We look at the most popular of the tools for MS Office users – Google Desktop Search

In part one of this special Office Watch series we looked at the possibilities of the new range of desktop searching tools, how the work, what to look for, security implications and pitfalls.

Then in part two we checked out the major contenders in the computer search stakes – with one notable exception.

Now in part three we look at the most popular of the tools for MS Office users – Google Desktop Search.

GOOGLE DESKTOP SEARCH

Google has brought fast desktop searching to the masses and, despite some limitations; they’ve done a real good job.

In short they really have brought what we love about web searching with Google to searching your own computer with Google.

It’s hard to under-estimate the difference that Google Desktop has made around Office Watch World Headquarters (ie Peter’s Thinkpad in cafe’s around the world). Little bits of information on your computer are now accessible in a way we could only dream of before. For example, finding the name of a hotel in Venice from 5 years ago used to involve lots of brain-ache and finally a call or email to a friend – now typing ‘Venice hotel’ into Google Desktop shows the relevant documents and emails in a flash.

Finding information buried in Word, Excel, Powerpoint and Outlook is now so much easier than it was a few months ago. It’s truly invaluable for any Microsoft Office user and light-years ahead of anything from Redmond.

For us, Google Desktop gets used like that every day and it is a godsend. Reading the messages from Office Watch readers indicates that there’s plenty of other fans of the product as well. With that popularity and usefulness, we think Google Desktop deserves its own special coverage in Office Watch.

GETTING STARTED

Google Desktop Search is available free from Google and is only about 450kb – tiny by modern standards. All Office programs and Internet Explorer must be shut down during the installation. It only works with Windows XP and 2000. Outlook should be restarted immediately after Google Desktop has installed because Outlook content can only be indexed when Outlook is running.

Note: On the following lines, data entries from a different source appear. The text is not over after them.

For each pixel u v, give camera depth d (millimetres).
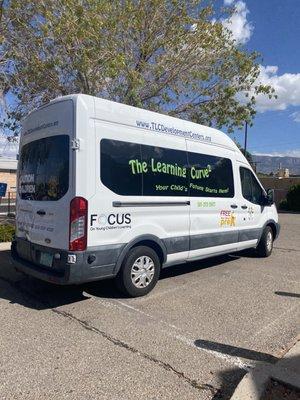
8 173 42156
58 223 5387
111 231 5531
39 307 5574
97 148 5391
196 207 6938
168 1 11984
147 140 6086
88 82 11180
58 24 10047
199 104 13547
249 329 4918
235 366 3996
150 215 6082
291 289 6656
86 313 5355
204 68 12773
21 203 6387
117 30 11180
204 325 5016
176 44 12133
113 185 5555
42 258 5719
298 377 3619
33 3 10438
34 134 6145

NOTE: Google Desktop Search is a beta product, a fact often overlooked by users and reviewers. As a result many of the features are not fully documented or developed. You’ll see parts of this issue were we’ve had to make educated guesses about GDS based on our tests. While we’ve found it stable and invaluable, keep in mind that it’s not a final product, despite the popularity and publicity.

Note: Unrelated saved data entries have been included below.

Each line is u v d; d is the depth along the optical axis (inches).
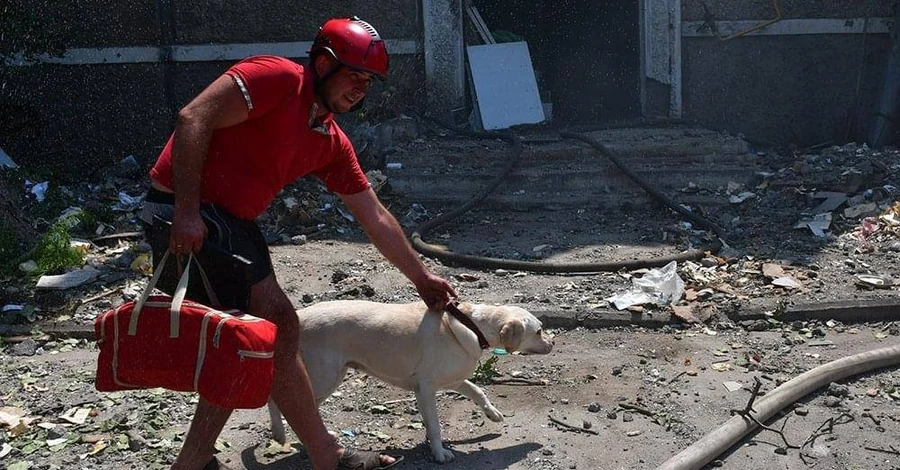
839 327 236.8
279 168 139.2
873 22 424.2
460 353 161.5
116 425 179.0
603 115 473.1
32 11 395.9
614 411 187.3
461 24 418.3
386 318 161.0
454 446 172.1
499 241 313.1
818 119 434.0
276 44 409.4
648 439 175.9
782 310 239.3
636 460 167.6
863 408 188.9
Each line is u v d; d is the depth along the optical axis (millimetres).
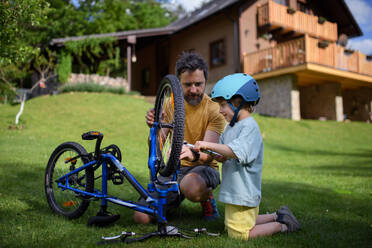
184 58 2285
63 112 10352
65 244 1747
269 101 13688
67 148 2494
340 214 2545
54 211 2418
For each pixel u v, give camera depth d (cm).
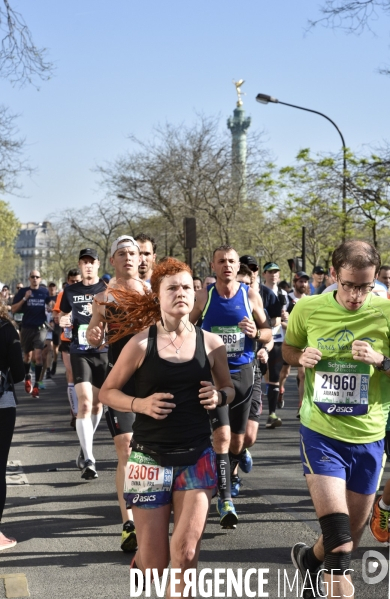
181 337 375
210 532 566
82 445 715
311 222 3186
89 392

You can specify folders to exclude from the indexing. Google Desktop seems to index only Drive C: – not networked or mapped drives. Though there’s no way to specify which drives to index – only what not to index. An offline copy of a user profile (eg My Documents synched with a Windows Server) IS included in the index.

Some people can get confused between ‘normal’ Google for web and the desktop search. Desktop isn’t the Windows desktop, Google uses the word to mean your local computer.

The program installs and does its initial indexing quietly in the background, pausing until after any user activity before resuming the task. You can check its indexing progress at any time by right-clicking the icon in the taskbar and choosing Status.

We found the indexing unobtrusive but have to report some readers found the Google Desktop to be a drain on their systems. Our tests didn’t show that despite the presence of over 9GB of text files on the test computer, Google Desktop indexed the lot while we worked and there was no noticeable effect.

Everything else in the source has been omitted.